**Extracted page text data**
((

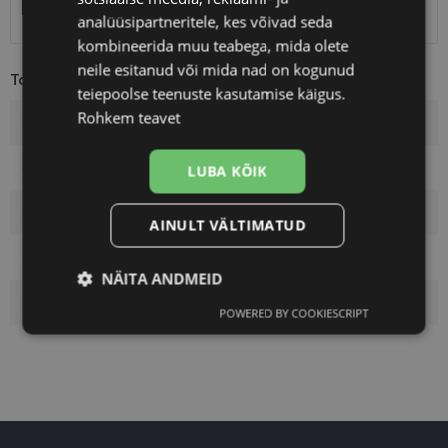
Kuller
7.00 €
analüüsipartneritele, kes võivad seda
kombineerida muu teabega, mida olete
neile esitanud või mida nad on kogunud
Toote info
teiepoolse teenuste kasutamise käigus.
Rohkem teavet
Kaubamärk
OZZIE
Raami värvus
matt black
LUBA KÕIK
Raami materjal
Plast
AINULT VÄLTIMATUD
Kliendirühm
Meestele
NÄITA ANDMEID
Klaasi pinnakate
Polariseeritud
POWERED BY COOKIESCRIPT
Vajalik
Statistika
Turustamine
Eelistused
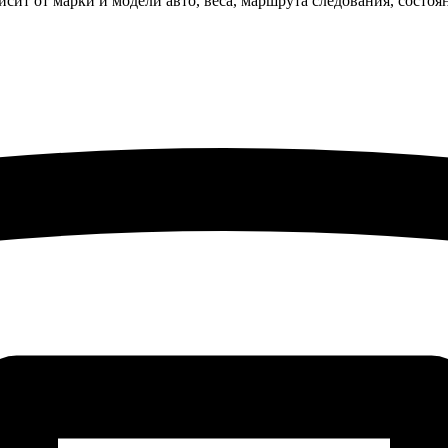
исит от марки и модели авто, веса, маршрута следования, состо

))

In your copy of the entries above, keep the text exact and leave out the pictures.

Kuller
7.00 €
analüüsipartneritele, kes võivad seda
kombineerida muu teabega, mida olete
neile esitanud või mida nad on kogunud
Toote info
teiepoolse teenuste kasutamise käigus.
Rohkem teavet
Kaubamärk
OZZIE
Raami värvus
matt black
LUBA KÕIK
Raami materjal
Plast
AINULT VÄLTIMATUD
Kliendirühm
Meestele
NÄITA ANDMEID
Klaasi pinnakate
Polariseeritud
POWERED BY COOKIESCRIPT
Vajalik
Statistika
Turustamine
Eelistused
исит от марки и модели авто, веса, маршрута следования, состо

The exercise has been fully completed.